Coming off a strong year in 2015, student housing investment continues to gain momentum. By August, volume reached $5.7 billion, a 54 percent year-over-year increase that edged out the $5.6 billion tally for all of 2015, according to Real Capital Analytics Inc. Although financing for construction has slowed a bit, acquisition financing is readily available from varied sources as 2016 heads for the home stretch.
“The attractiveness of the capital has gotten better in terms of the all-in rate and other terms that borrowers are able to achieve,” said Benjamin Roelke, a Dallas-based vice president with CBRE Capital Markets. “That is just a result of the capital markets producing attractive rates. But it is also tied to the student housing asset class being (at) a point where capital providers are more comfortable with it.”
Fannie Mae and Freddie Mac are active providers of acquisition financing for student housing and lend stability to the niche. Earlier this year, for instance, Walker & Dunlop arranged $672 million in financing for the acquisition of University House Communities Group, a 14-asset, nationwide student housing portfolio. The high-powered new ownership is a joint venture of the Scion Group; Singapore’s sovereign wealth fund, GIC; and Canada Pension Plan Investment Board.
“The biggest challenge in the transaction was the size of the portfolio,” Brendan Coleman, a Walker & Dunlop managing director who worked on the deal, told MHN in July. “Assets were all over the country, some hadn’t come out of the ground yet and some were just finishing construction. Coordinating a portfolio of this size within a tight time frame required considerable collaboration around the world, because our partners were in Singapore, Toronto and Chicago.”
To make this complex set of gears click, Walker & Dunlop selected a Fannie Mae credit facility, which offers a combination of scale and flexibility. Designed for portfolios with cross-collateralized, cross-defaulted assets, the credit facility provides a minimum of $55 million, offers both fixed-rate and floating-rate terms, and is available for both stabilized properties and under-construction communities.

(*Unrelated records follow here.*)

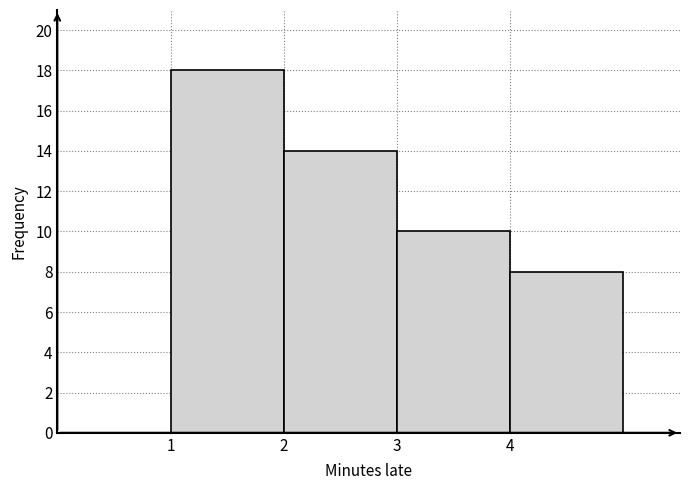

Reading left to right, list every bar in this chart as the range it spans on the x-axis followed by its height. The values are not printed on the chart, so give them approximately, as read against the axis.

1 to 2: 18
2 to 3: 14
3 to 4: 10
4 to 5: 8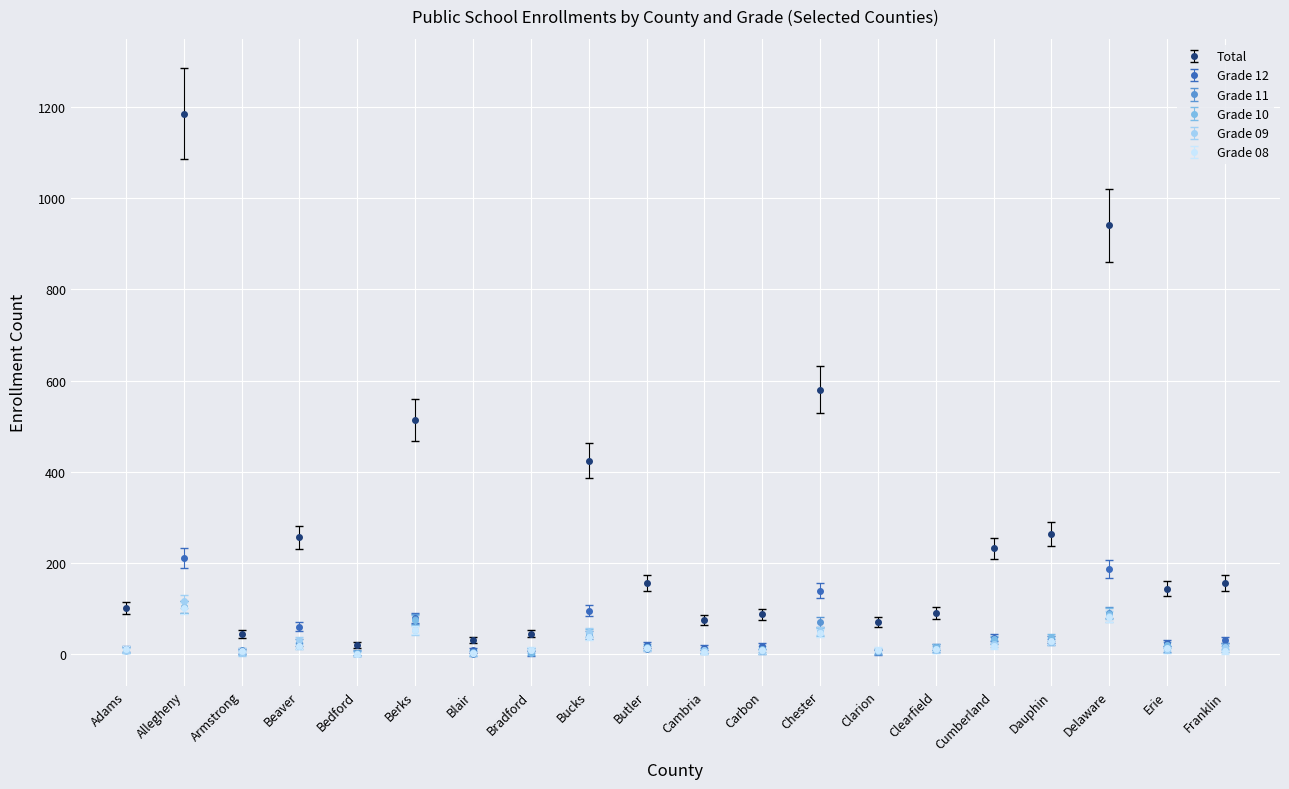

How many data points does each series have?

20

For its part, Freddie Mac recently provided $48.8 million for three stabilized communities near Brigham Young University in Provo, Utah: The Lodges at Glenwood, Raintree Commons and Cambridge Court. Arranged by Walker & Dunlop, each 10-year loan has five years of interest-only payments and a 30-year amortization. Freddie Mac representatives visited each community to meet the borrower and see the property firsthand, a step described as unique by Will Baker, a Birmingham, Ala.-based senior vice president & managing director for Walker & Dunlop.
Lenders, including CMBS conduits and banks, are usually willing to provide as much as 75 percent loan-to-value. Life companies are somewhat more conservative, generally lending a maximum of 65 percent LTV. Fixed interest rates could go up to 4.5 percent, while floating rates could reach 3.5 percent. Lenders usually underwrite to a debt service coverage ratio of 1.25 to 1.30, or a minimum debt yield of 7 percent. Mortgage REITs and debt funds are also lending on assets that are being repositioned and need bridge financing.
During the second quarter, average spreads over Treasuries ranged from about 178 basis points for a loan-to-value of less than 50 percent to 263 basis points for a loan-to-value between 76 and 85 percent, according to a survey of student housing lenders by Integra Realty Resources.
Banks cut back
Although banks remain active construction lenders, they have scaled back their activity and tightened their terms. Loan-to-cost ratios typically range between 70 and 75 percent; 80 percent is now less common than it was in previous years. Interest rates tend to be about 3 percent and up, based on LIBOR plus 300 basis points. Spreads have risen about 50 basis points, as lenders tighten terms. Lenders are also usually looking for debt service coverage on exit of 1.25 to 1.30, or a debt yield of 7 to 9 percent. One factor is BASEL III, which raises the bar for bank capital adequacy.
Regulations aside, a slowdown in bank lending was probably inevitable, given several years of robust lending on student housing properties and in the multifamily sector at large. “There seems to be a strong emphasis on construction dollars being allocated for existing bank borrowers,” noted Peter Benedetto, a senior managing director for Detroit-based Berkadia. “So I think borrowers would want to leverage off of their existing relationships or partner up with people that have strong existing bank relationships.”
Roelke and a Pittsburgh-based colleague, David Meese, recently arranged $86 million in construction financing for a pair of projects planned by Park 7 Group: Park Place Baylor, a 261-unit community adjacent to Baylor University in Houston, and Park Place LSU, a 277-unit development that will serve students at Louisiana State University in Baton Rouge. Three banks provided three-year, interest-only loans with extension options.
Boosted by low interest rates, refinancing of student housing assets is also healthy. “We are at historic lows, with the 10-year Treasury hitting below 1.4 percent right now,” said Baker. “I think that’s attracting a lot of people sitting on the fence about whether or not to refinance.”
These low rates have tended to compress cap rates, which have fallen below 6 percent on occasion. The low interest rates, combined with willing lenders, likely mean student housing refinancing and acquisition will stay strong for the rest of 2016.